Even though Ripley’s name is stitched right on her vest, I am constantly asked, “What’s your dog’s name?” One adorable little girl, upon hearing the answer, said, “Oh. I thought that was her brand.”
After I say her name, the response varies, usually generationally. Older people, those around my parents’ age, invariably say, “Ripley’s Believe It or Not!” Although I have a faint recollection of the column which used to appear in our newspaper (and is still syndicated today), it is not the origin of my service dog’s name. Many also mistakenly hear it first as “Riley,” as there are apparently a lot of Riley dogs out there. And, usually, Ripley or Riley, folks think the name indicates she is a he.
Those in my generation sometimes guess the true root of her name. I am always most impressed when a person thirty or younger nails it – as this indicates she or he is a die-hard sci-fi fan. Because, you see, Ripley is named after Sigourney Weaver’s character in Alien, the cult classic from 1979.
Why, you ask, this namesake? Well, the story actually starts even further back than my service dog. It starts with a teddy bear.
In the late 1990s, my life was a mess. I am a trauma survivor, and everything had caught up to me – I was suffering from severe depression, had an out-of-control eating disorder, and was extremely suicidal. I had been in and out of psychiatric hospitals for a couple of years and was barely functioning. Finally, after a particularly bad spell, I turned to my parents for assistance, and they helped me to locate a treatment program near Los Angeles for eating disorders and therapy. They drove me that long trip from Napa Valley to LA, right before Easter weekend.
I checked in, and started going through initial paperwork, while my mom and dad went out to grab a cup of coffee prior to coming back to say goodbye to me for the four-week stay I was about to embark on. My mom had recently been visiting me in the hospital, and knew that good coffee was always a welcome gift, so they went to Starbucks, where she picked up a latte to go for me. When they came back with the coffee, she had one more item – a teddy bear in a yellow duck suit. Because it was Easter, it had been on sale at Starbucks, and on a whim, she had picked it up for me. The bear’s face was peeking out through a yellow “hat” with an orange duck bill, and the torso was entirely yellow. It was completely ridiculous, but cute. I thanked them, took my coffee, we hugged, and they left me alone.
As I went back to my room, I almost stuffed the bear in the closet. But then I saw that the duck part of the bear was actually removable. Underneath was a completely normal, cuddly soft perfect teddy bear. I placed her on my bed. I was in a terrible space, every night plagued by nightmares, feeling unsafe and attacked. I decided to name her Ripley, after the Alien character, a woman warrior who could fight off my bad dreams.

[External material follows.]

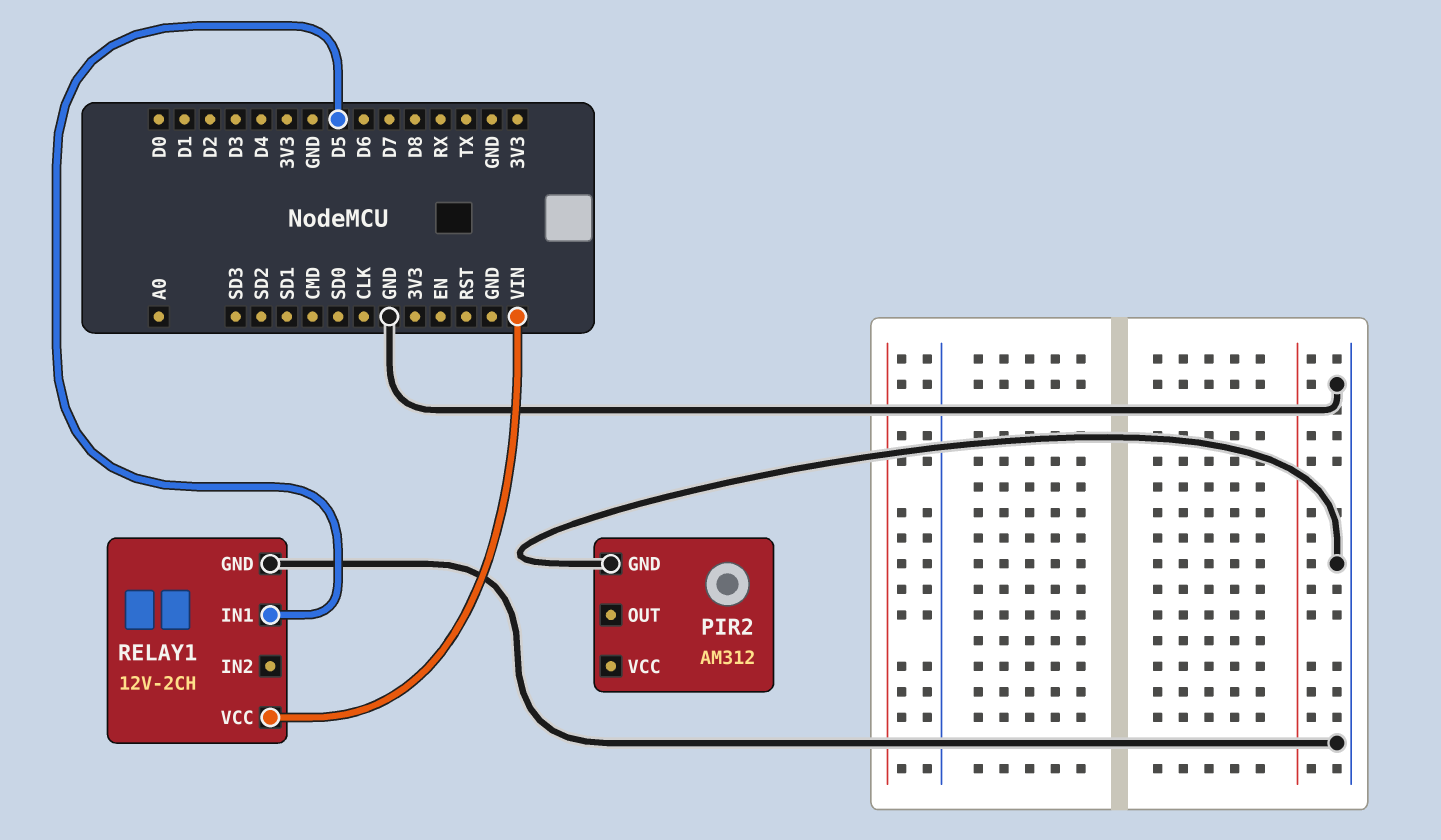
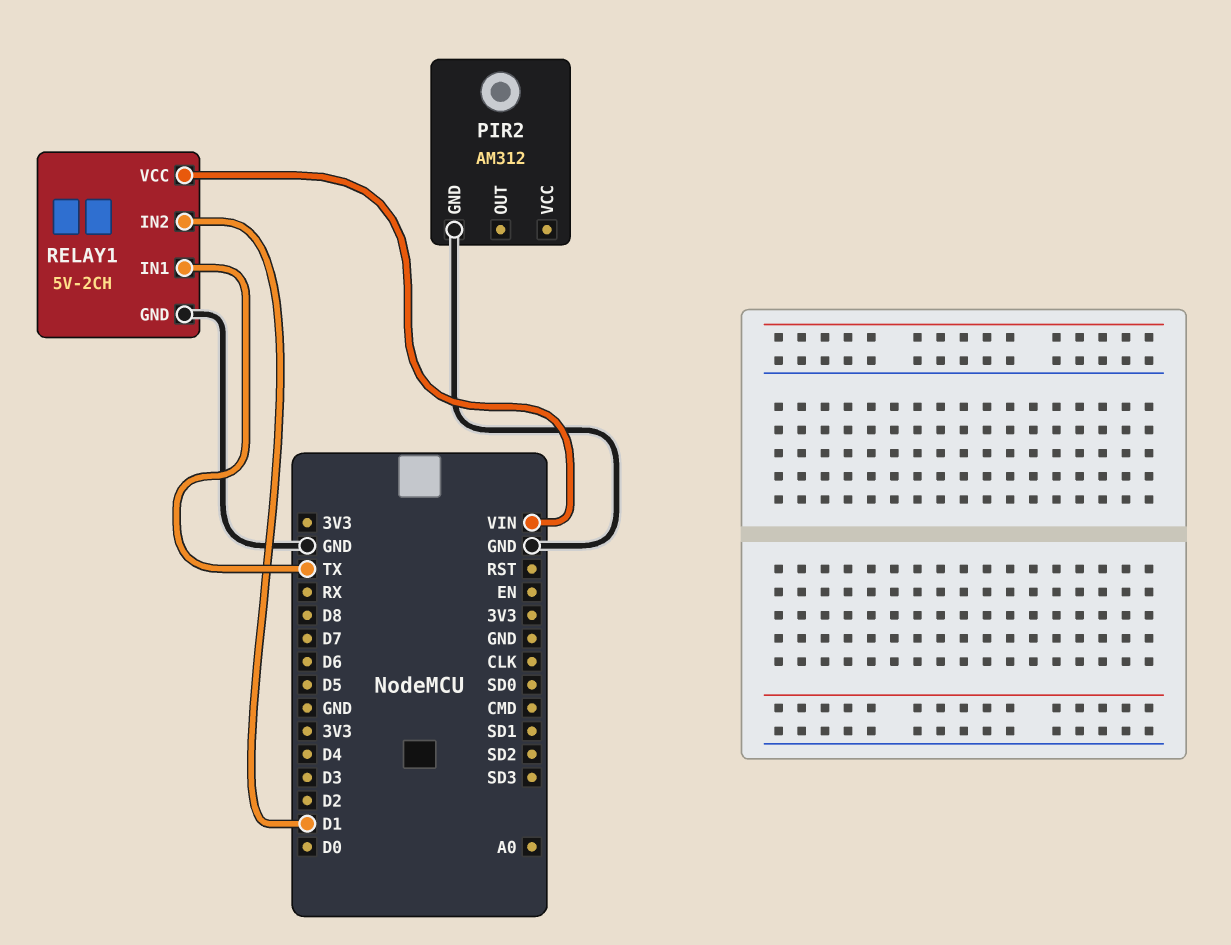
RELAY1: 12V-2CH -> 5V-2CH
RELAY1 pin IN1: D5 -> TX
RELAY1 pin IN2: none -> D1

I slept with Ripley throughout that month, and then every night for years after. She became worn and a little smushed, but I couldn’t ever give her up. Then in 2005, my wife gave me a puppy. As soon as I met her, I knew that she, too, was Ripley. Just like my bear, she was going to give me a reason to keep waking up every morning, a way to stay safe. To avoid confusion, the teddy bear became Ripley Bear. Now I slept with both of them – double protection.
I don’t remember exactly when it happened, but four or five years after Ripley entered my life, I found I no longer needed Ripley Bear. She moved out of the bedroom, and up to a shelf in my studio. She had completed her service.
And Ripley, the dog, even though she may seem gentle as a flower, remains my warrior, the one who wakes me from nightmares, the one who can sense if I am in danger, the one who reminds me life is worth living, and she is always right here by my side.